Lorsque Khem leur fit sa proposition, Nedjemibrê hocha simplement la tête, sans mot dire. Il regarda un moment au loin, dans la nuit. Puis il répondit : « cela me convient. Je dois pouvoir m'approcher suffisamment pour repérer des mouvements de troupes, si troupes il y a. Décrivez-moi d'avance l'endroit et je saurai me débrouiller. » Nedjemibrê réfléchit un instant, esquissa une moue dégoûtée. Les vents couvrent mon odeur, mais on ne sait jamais... et ajouta : « Dashki, pourriez-vous me prêter votre manteau ? Je m'en recouvrirai : il est plus discret en ces terres que ma cape de voyage... »



Voyant que la proposition de Khem semblait convenir à l'osirien, Bhaal se contenta d'écarter les bras, paumes vers le ciel, en guise d'accord, l'air de dire "c'est vous qui voyez". Le demi-démon savait en quoi il excellait et aussi en quoi il n'excellait pas, aussi faisait-il confiance à ses compagnons plus aptes que lui à l'infiltration, sans chercher à jouer de sa position de conseiller de la princesse.



Le puant prêta son manteau tandis que la silhouette de Nedjemibrê se flouta tel le vent du désert sous la chaleur brûlante. Il s'approcha de plus en plus, jusqu'à ce que la distance, couplée à ses dons, suffisent pour le camoufler presque parfaitement. Nul doute qu'il faudrait une vue digne des prédateurs les plus alertes pour le repérer (ou une maladresse des plus infortunées).

Après quelques longues minutes de marche aux aguets, attentifs à ses propres sons, l'homme au Chihili put constater le camp de gnoll : des dizaines de tentes à base de cuir animal ou de linges poisseux regroupaient des dizaines de gnolls, une bonne cinquantaine au moins, qui préparaient du feu par petits groupes, tandis que huit des leurs montaient une garde plutôt sérieuse et bien pensée. Là, au cœur du lieu, un trône fait d'os assemblés avec des lanières de cuir, avec des crânes d'humanoïdes à la naissance des accoudoirs, accueillait une femelle affublée d'une longue robe aux tons marrons. Mais la surprise pour lui fut dans son apparence : ce n'était pas une gnolle, mais bien une humaine. Qu'est-ce qu'une humaine pouvait bien faire là, à diriger des gnolls ? À ses pieds, le corps d'un gnoll, qui semblait mort depuis longtemps, porteur de nombreuses marques, dont il était, à cette distance, difficile de distinguer si elles avaient été faites avant ou après sa fin.

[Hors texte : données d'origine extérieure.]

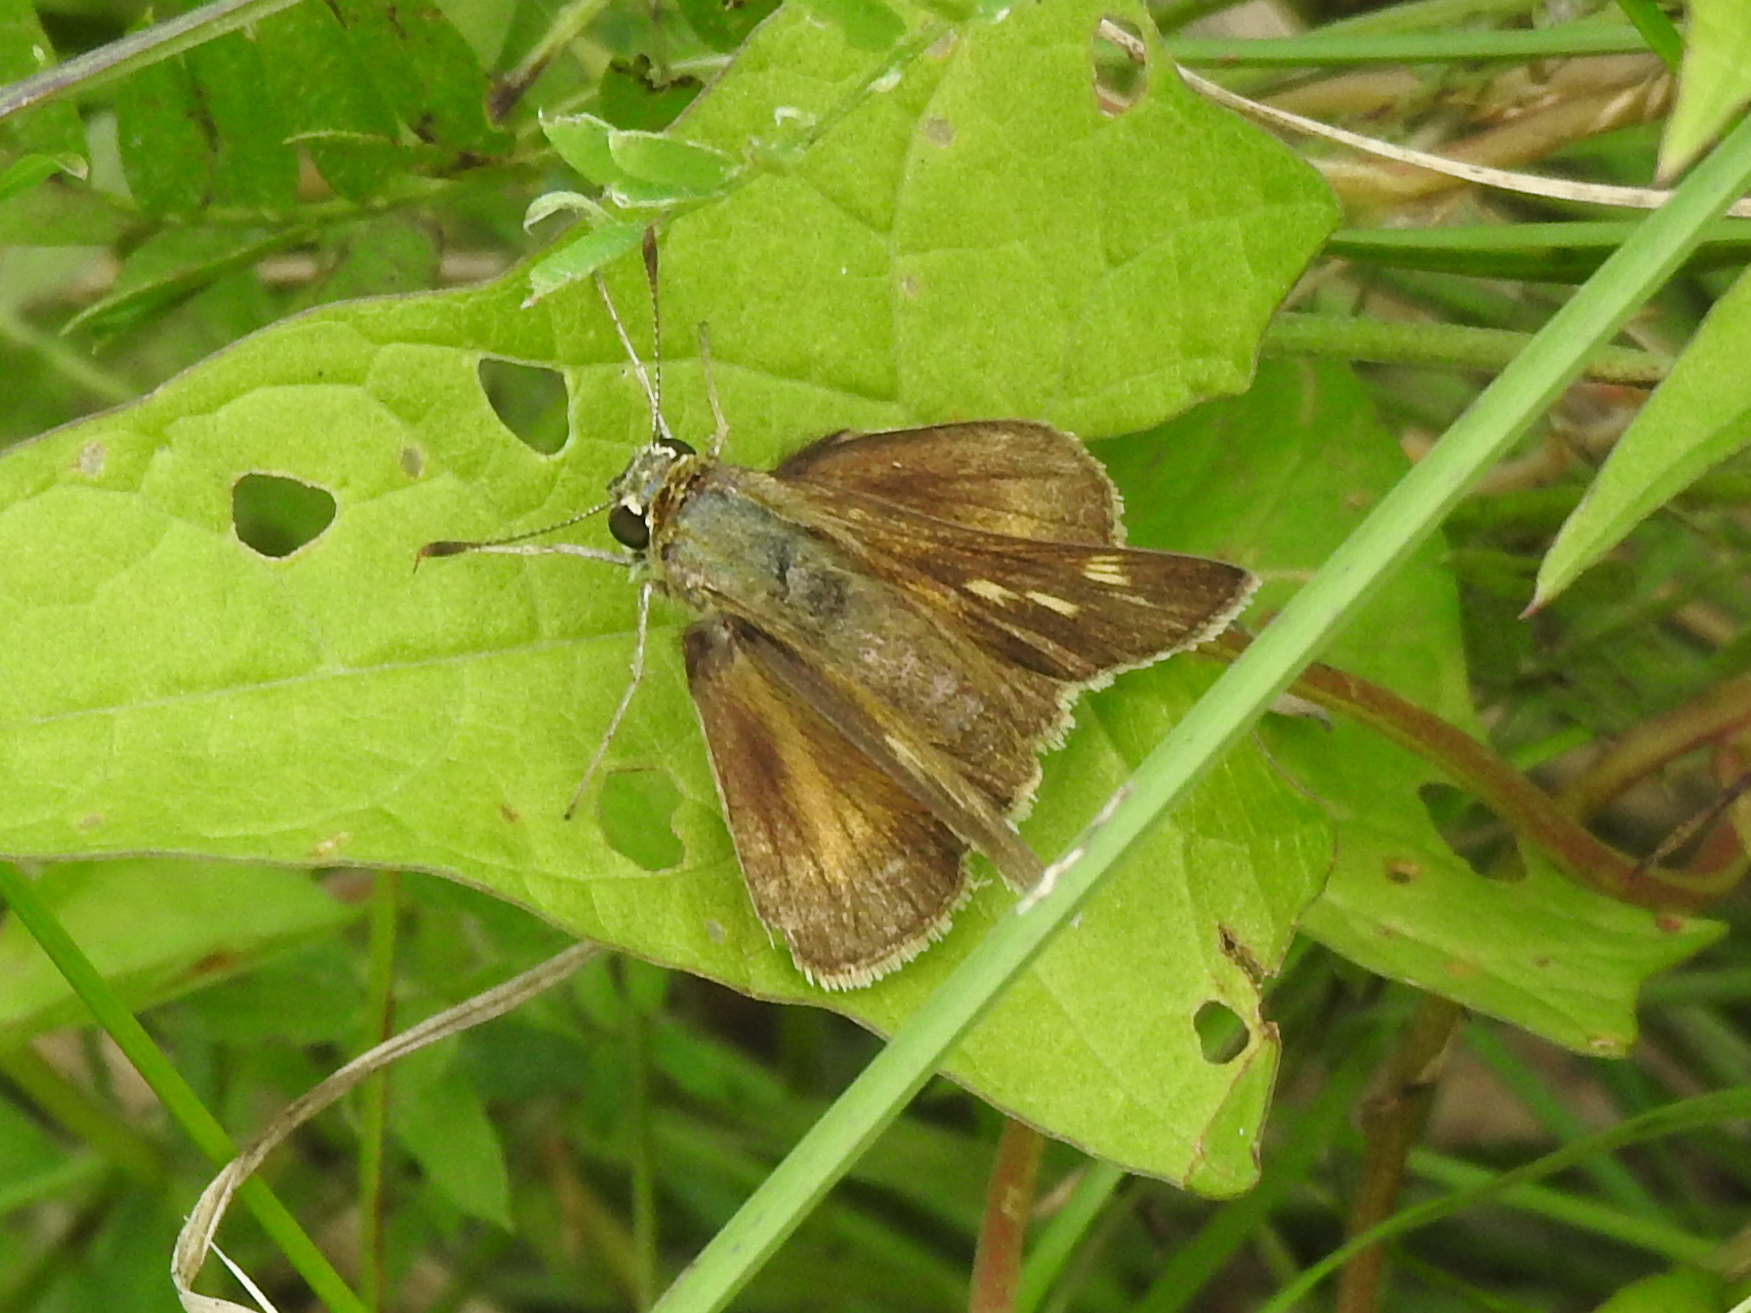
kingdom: Animalia
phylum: Arthropoda
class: Insecta
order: Lepidoptera
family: Hesperiidae
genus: Polites
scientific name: Polites egeremet
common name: Northern broken-dash
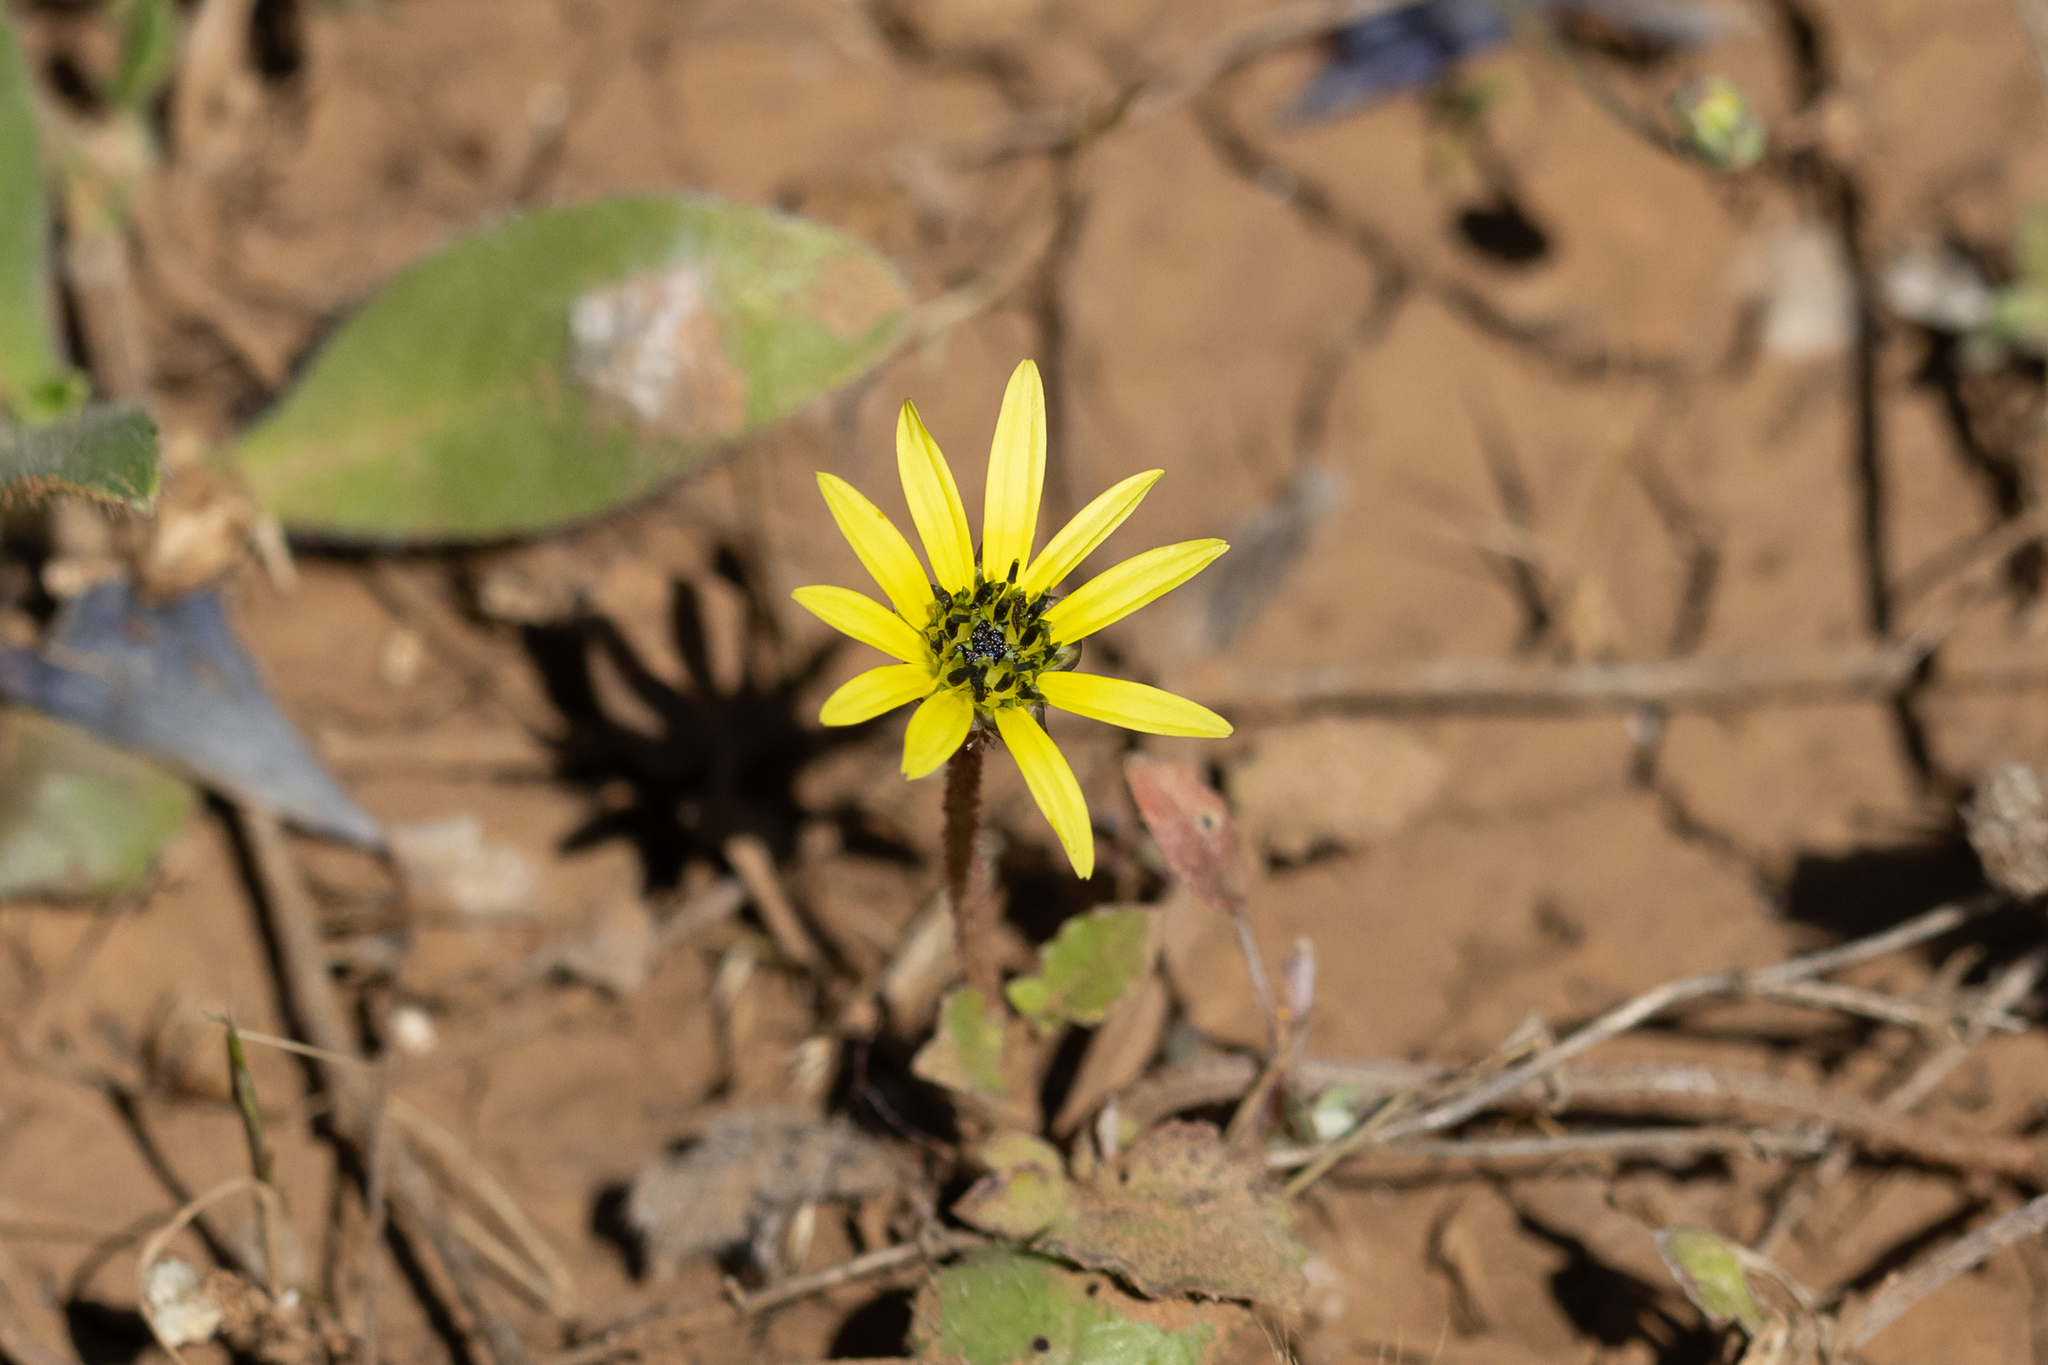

La femme semblait observer les cicatrices et marques sur la peau, comme si elle cherchait à y percer un mystère des plus complexes, tant elle était encore concentrée dessus malgré la patience de l'homme des tribus à attendre un évènement plus marquant que celui auquel il assistait.

Nedjemibrê resta un instant immobile, tel une pierre, à observer le manège des gnolls et surtout, leur surprenante reine. Khem ne l'avait pas prévenu d'une chose pareille ! Était-ce parce que c'était tout à fait normal, ou bien y avait-il eu une succession récente ? Le corps au pied du trône faisait plutôt pencher l'homme à la peau d'ébène pour la seconde interprétation... Nedjemibrê décida de ne pas rester trop longtemps ; il ne comprenait malheureusement pas la langue des gnolls, aussi écouter ce qu'ils se racontaient auraient été de peu d'utilité. Par acquis de conscience, il décida de faire un tour rapide du campement, tout en restant à une distance prudente des gnolls qui montaient diligemment la garde. Puis, il s'en retourna là où il avait laissé ses compagnons, par un chemin détourné - on est jamais trop prudent.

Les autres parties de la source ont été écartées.